Tracing a Request Through a Distributed System
When something goes wrong in a distributed system, the hardest part isn’t fixing it — it’s understanding what happened. This post walks through a technique for tracing a single request across multiple services.
The problem
You have a user-facing API that fans out to several internal services.

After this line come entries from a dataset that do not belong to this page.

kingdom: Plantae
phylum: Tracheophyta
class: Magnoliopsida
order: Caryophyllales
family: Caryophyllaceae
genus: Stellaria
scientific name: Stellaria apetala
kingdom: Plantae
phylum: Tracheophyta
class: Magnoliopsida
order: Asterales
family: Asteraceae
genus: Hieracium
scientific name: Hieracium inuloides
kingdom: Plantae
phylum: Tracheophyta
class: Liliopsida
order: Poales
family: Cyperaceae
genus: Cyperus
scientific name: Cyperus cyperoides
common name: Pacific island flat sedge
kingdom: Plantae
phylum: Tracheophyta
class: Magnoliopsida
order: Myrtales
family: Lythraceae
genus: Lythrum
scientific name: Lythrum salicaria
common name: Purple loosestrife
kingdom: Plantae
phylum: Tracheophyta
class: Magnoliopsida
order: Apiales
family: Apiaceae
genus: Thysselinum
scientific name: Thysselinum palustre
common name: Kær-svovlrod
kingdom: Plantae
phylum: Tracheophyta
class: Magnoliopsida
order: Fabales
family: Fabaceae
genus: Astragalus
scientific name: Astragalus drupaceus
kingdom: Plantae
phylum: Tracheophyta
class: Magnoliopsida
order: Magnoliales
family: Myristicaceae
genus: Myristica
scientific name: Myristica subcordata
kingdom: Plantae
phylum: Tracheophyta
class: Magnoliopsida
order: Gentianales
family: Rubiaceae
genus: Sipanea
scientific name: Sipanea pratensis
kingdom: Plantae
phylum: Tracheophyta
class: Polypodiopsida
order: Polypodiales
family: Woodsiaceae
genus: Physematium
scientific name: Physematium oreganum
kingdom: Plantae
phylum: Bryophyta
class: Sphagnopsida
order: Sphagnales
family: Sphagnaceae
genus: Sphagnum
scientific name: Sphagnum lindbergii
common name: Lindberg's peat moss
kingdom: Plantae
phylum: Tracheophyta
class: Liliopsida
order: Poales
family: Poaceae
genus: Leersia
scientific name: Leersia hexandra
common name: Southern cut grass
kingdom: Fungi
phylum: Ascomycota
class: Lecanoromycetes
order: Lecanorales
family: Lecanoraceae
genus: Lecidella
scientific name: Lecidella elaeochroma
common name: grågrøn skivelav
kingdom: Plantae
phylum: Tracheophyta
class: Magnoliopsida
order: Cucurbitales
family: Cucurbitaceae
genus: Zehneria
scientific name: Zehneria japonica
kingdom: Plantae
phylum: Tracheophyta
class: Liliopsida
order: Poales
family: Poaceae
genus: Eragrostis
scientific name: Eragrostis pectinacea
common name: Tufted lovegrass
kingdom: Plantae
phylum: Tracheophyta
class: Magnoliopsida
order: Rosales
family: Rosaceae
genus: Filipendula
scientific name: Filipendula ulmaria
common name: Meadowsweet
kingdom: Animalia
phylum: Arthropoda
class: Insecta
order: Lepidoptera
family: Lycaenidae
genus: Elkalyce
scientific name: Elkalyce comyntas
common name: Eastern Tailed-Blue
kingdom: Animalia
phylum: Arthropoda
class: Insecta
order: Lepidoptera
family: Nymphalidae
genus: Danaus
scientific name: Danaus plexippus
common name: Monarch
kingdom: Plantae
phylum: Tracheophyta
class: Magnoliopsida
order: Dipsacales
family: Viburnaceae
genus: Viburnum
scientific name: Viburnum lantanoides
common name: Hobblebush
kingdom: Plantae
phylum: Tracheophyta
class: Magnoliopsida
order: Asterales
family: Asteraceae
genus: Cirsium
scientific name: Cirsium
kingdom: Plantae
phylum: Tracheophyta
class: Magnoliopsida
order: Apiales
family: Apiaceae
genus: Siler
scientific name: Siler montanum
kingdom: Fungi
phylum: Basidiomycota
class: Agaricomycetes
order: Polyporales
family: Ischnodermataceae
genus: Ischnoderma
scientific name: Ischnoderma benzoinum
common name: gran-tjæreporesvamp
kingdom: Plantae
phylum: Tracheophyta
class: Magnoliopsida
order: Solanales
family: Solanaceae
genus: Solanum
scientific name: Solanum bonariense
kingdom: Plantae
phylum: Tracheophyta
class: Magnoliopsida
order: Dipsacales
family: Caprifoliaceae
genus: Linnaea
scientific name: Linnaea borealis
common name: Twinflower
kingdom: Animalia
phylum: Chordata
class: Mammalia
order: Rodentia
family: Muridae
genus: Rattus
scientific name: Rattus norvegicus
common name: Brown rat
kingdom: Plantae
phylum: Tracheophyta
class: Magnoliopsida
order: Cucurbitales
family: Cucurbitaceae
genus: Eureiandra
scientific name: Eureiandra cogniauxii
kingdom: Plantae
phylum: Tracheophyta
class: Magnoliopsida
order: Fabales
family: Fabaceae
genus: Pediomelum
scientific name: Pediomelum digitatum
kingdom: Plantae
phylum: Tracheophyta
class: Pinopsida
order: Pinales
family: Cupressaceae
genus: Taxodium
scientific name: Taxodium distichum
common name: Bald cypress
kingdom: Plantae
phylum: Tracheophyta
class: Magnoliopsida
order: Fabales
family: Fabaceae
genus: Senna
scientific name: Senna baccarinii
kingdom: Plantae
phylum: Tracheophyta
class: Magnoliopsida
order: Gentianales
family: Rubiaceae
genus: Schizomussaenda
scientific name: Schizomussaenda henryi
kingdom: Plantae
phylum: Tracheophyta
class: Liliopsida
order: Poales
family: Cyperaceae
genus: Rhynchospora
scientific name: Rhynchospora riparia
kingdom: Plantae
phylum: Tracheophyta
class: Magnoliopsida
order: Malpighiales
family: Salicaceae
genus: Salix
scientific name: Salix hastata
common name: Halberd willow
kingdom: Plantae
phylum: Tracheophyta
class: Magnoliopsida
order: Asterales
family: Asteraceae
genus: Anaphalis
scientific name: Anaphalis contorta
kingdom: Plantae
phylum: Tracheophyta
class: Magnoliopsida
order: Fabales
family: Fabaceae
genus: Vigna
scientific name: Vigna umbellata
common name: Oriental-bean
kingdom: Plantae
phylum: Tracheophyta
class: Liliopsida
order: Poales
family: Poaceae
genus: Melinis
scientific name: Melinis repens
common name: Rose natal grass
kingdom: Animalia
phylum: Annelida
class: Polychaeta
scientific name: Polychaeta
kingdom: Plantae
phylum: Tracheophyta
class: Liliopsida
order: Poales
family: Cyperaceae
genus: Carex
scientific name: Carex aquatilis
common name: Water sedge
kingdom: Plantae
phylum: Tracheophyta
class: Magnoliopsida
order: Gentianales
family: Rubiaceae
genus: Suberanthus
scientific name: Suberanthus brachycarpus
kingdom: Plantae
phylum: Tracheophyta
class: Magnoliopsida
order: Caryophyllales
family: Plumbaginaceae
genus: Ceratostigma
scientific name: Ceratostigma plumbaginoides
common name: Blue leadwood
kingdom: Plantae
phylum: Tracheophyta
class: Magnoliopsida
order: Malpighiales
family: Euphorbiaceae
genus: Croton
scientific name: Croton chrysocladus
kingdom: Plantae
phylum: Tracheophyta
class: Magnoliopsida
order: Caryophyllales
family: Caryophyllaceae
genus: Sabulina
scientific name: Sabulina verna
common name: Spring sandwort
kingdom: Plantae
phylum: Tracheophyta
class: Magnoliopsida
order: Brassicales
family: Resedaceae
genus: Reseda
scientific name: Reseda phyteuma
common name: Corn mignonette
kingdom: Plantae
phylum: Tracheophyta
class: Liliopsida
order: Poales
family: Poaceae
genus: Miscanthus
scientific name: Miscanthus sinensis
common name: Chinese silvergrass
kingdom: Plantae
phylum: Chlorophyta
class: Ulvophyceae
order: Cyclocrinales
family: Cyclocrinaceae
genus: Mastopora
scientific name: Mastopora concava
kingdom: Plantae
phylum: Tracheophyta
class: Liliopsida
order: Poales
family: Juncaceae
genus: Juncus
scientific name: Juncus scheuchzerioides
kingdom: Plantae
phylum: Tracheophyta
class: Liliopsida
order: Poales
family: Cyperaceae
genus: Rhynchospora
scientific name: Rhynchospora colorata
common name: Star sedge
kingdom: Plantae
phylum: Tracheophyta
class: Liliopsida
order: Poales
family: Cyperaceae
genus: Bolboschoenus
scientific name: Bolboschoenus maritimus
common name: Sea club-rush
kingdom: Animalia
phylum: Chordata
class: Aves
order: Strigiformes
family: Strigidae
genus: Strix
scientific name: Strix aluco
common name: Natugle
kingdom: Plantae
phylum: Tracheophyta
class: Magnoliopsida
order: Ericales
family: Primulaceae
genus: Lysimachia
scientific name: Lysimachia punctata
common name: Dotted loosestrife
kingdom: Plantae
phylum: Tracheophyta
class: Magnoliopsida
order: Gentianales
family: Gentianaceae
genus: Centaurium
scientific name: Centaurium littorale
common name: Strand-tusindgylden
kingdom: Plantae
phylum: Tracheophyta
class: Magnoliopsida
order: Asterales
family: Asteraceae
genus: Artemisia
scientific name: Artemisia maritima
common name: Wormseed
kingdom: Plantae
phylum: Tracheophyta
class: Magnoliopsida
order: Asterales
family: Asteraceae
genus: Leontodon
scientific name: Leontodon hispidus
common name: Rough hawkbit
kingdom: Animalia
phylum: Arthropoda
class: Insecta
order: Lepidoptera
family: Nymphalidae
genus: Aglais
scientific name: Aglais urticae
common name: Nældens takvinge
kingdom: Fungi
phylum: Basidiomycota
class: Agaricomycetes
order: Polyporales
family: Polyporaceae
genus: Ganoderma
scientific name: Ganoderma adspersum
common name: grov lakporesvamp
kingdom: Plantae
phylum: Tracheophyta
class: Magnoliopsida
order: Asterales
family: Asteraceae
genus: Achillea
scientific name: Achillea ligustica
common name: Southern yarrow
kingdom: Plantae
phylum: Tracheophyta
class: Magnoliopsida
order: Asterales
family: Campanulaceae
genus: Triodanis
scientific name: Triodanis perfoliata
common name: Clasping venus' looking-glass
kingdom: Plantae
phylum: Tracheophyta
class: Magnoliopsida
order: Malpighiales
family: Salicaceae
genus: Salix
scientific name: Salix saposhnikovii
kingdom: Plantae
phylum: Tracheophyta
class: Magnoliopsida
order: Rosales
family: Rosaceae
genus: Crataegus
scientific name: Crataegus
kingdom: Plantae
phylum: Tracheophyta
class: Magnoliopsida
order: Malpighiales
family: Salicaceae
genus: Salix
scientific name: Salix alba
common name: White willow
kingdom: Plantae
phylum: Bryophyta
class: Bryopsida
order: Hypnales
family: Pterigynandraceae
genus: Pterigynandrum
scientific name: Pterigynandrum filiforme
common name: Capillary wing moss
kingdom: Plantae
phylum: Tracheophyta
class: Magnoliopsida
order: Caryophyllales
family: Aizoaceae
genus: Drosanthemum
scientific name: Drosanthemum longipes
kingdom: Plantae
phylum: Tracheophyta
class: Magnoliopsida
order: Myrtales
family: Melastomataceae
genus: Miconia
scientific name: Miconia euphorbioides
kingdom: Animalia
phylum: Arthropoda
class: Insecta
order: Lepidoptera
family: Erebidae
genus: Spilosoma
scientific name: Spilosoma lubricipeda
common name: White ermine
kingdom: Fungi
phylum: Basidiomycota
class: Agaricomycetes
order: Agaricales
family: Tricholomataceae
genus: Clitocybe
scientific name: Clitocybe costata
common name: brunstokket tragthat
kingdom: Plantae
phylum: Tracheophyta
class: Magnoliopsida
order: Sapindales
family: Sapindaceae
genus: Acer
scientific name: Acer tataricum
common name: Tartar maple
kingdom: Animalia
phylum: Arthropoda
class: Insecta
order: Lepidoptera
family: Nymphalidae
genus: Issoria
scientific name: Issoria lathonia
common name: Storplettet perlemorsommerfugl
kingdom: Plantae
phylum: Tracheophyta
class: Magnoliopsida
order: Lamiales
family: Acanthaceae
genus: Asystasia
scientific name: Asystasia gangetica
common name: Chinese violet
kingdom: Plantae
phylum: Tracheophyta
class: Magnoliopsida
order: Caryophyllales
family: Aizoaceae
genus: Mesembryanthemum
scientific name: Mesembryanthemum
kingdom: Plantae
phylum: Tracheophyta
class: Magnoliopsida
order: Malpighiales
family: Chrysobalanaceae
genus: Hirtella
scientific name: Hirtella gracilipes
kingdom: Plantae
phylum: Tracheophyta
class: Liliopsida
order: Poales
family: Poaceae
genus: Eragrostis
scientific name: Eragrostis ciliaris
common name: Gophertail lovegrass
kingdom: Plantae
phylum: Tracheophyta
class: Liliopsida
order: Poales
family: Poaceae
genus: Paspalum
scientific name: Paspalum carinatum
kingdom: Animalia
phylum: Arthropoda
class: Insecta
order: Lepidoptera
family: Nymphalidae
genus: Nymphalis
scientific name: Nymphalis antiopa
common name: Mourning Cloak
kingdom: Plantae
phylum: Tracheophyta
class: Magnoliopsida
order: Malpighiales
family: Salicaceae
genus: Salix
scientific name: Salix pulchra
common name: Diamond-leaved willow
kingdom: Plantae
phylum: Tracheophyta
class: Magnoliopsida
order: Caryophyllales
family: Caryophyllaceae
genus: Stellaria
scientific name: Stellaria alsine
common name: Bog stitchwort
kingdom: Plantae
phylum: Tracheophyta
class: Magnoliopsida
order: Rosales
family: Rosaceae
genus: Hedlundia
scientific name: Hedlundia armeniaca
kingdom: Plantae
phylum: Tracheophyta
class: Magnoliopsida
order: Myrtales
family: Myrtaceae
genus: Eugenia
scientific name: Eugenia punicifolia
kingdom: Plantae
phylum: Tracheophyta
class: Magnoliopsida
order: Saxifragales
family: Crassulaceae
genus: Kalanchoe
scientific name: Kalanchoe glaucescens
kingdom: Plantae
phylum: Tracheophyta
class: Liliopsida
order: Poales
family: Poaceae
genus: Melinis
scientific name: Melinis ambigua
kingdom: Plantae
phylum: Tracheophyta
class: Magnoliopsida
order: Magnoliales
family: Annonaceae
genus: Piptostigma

A request comes in, something fails, and the logs across five different services are a jumble of timestamps and IDs that don’t obviously connect.
The request flow looks like this:
flowchart LR
Client -->|HTTP| API["API Gateway"]
API -->|gRPC| Auth["Auth Service"]
API -->|gRPC| Catalog["Catalog Service"]
Catalog -->|SQL| DB[(Database)]
API -->|event| Queue[("Message Queue")]
Queue --> Worker["Background Worker"]Propagating a trace ID
The simplest thing that works: generate a UUID at the edge and thread it through every hop.
package middleware
import (
"context"
"net/http"
"github.com/google/uuid"
)
type contextKey string
const TraceIDKey contextKey = "trace_id"
func TraceMiddleware(next http.Handler) http.Handler {
return http.HandlerFunc(func(w http.ResponseWriter, r *http.Request) {
traceID := r.Header.Get("X-Trace-ID")
if traceID == "" {
traceID = uuid.New().String()
}
ctx := context.WithValue(r.Context(), TraceIDKey, traceID)
w.Header().Set("X-Trace-ID", traceID)
next.ServeHTTP(w, r.WithContext(ctx))
})
}
func TraceIDFromContext(ctx context.Context) string {
if id, ok := ctx.Value(TraceIDKey).(string); ok {
return id
}
return ""
}
Every service logs with this ID:
log.Info("request received",
"trace_id", middleware.TraceIDFromContext(ctx),
"service", "catalog",
"method", "GetProduct",
)
Querying across services
With structured logs and a consistent trace_id field, you can pull the full story:
# Loki / LogQL
{app=~"api|auth|catalog|worker"} | json | trace_id = "abc-123"
# or with grep if you're old-fashioned
grep "abc-123" /var/log/services/*.log | sort -t'T' -k2
What comes next
Once you have trace IDs flowing, you’re one step away from proper distributed tracing with OpenTelemetry. The manual approach above is a good way to understand what tracing actually does before adding the framework overhead.
The state machine of a typical request looks like this:
stateDiagram-v2
[*] --> Received
Received --> Authenticated: auth ok
Received --> Failed: auth error
Authenticated --> Processing
Processing --> Queued: async path
Processing --> Responded: sync path
Queued --> Completed
Responded --> [*]
Completed --> [*]
Failed --> [*]Start simple. Add structure. Then add tooling.